Fixing Medellín: Ensuring Consular Access Through Compliance
With International Law

The Issue

In 2008, the United States Supreme Court decided Medellín v. Texas,1 a case in which José Ernesto Medellín, a Mexican national on death row in Texas, challenged his conviction.  Mr. Medellín claimed that after being taken into law enforcement custody he was not afforded his right of consular notification and access, pursuant to the Vienna Convention on Consular Relations (VCCR).2  The Court found that the International Court of Justice's (ICJ) 2004 decision in Avena and Other Mexican Nationals (Avena)—which interpreted the VCCR as requiring the U.S. to provide further "review and reconsideration" of the convictions of Mr. Medellín and 51 other Mexican nationals on death row in the U.S.—was not binding domestic law.3  As a result, the Court held that, absent implementing legislation passed by Congress and signed by the President, neither the VCCR nor the ICJ’s Avena decision were enforceable by federal courts against Texas.4  This decision effectively barred Mr. Medellín and others who had previously been denied their consular notification and access rights from seeking judicial review of these violations of the VCCR, and caused the U.S. to breach its commitment to the VCCR.
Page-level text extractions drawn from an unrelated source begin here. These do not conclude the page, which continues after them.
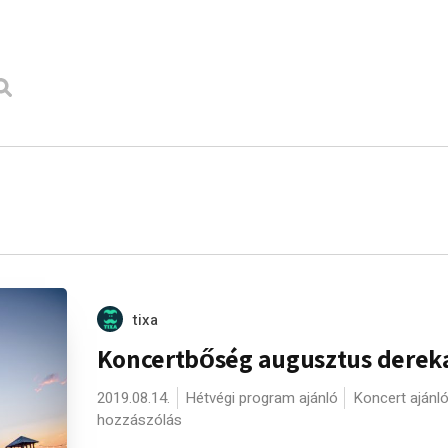
tixa
Koncertbőség augusztus derek
2019.08.14.
Hétvégi program ajánló
Koncert ajánl
hozzászólás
The President and Congress should ensure that the United States honors its commitment to the VCCR by taking the following steps: first, the President should rejoin the Optional Protocol concerning the Compulsory Settlement of Disputes of the Vienna Convention on Consular Relations; second, Congress should pass legislation providing foreign nationals with judicial remedies for violations of their rights under the VCCR; and finally, the President should require that the Department of State and the Department of Justice provide further education and support to state and local law enforcement about the right to consular access and compliance with this obligation going forward.

Addressing these issues is critical not only to protect foreign nationals in U.S. law enforcement custody, but also to ensure that U.S. citizens and service members abroad receive the full protections of the VCCR.